Records excerpted from a collection:

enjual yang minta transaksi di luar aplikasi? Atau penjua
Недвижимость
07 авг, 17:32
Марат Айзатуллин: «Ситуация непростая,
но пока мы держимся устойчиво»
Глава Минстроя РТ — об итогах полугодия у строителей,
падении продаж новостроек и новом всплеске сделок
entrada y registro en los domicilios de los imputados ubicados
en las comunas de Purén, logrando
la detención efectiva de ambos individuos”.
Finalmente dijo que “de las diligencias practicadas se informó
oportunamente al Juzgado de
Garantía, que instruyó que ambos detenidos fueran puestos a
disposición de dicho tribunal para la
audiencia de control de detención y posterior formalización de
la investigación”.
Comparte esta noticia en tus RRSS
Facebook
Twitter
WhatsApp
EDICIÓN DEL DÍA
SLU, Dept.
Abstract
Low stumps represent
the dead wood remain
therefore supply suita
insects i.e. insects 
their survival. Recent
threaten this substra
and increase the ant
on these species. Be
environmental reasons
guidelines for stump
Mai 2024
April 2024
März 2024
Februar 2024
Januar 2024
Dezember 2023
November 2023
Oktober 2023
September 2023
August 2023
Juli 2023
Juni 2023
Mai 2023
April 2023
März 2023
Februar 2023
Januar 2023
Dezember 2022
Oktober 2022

What this task involves:
Transcribe exactly, and only, the lines that extend from the one containing "August 2023" to the end of the records above, inclusive of both.

Result:
August 2023
Juli 2023
Juni 2023
Mai 2023
April 2023
März 2023
Februar 2023
Januar 2023
Dezember 2022
Oktober 2022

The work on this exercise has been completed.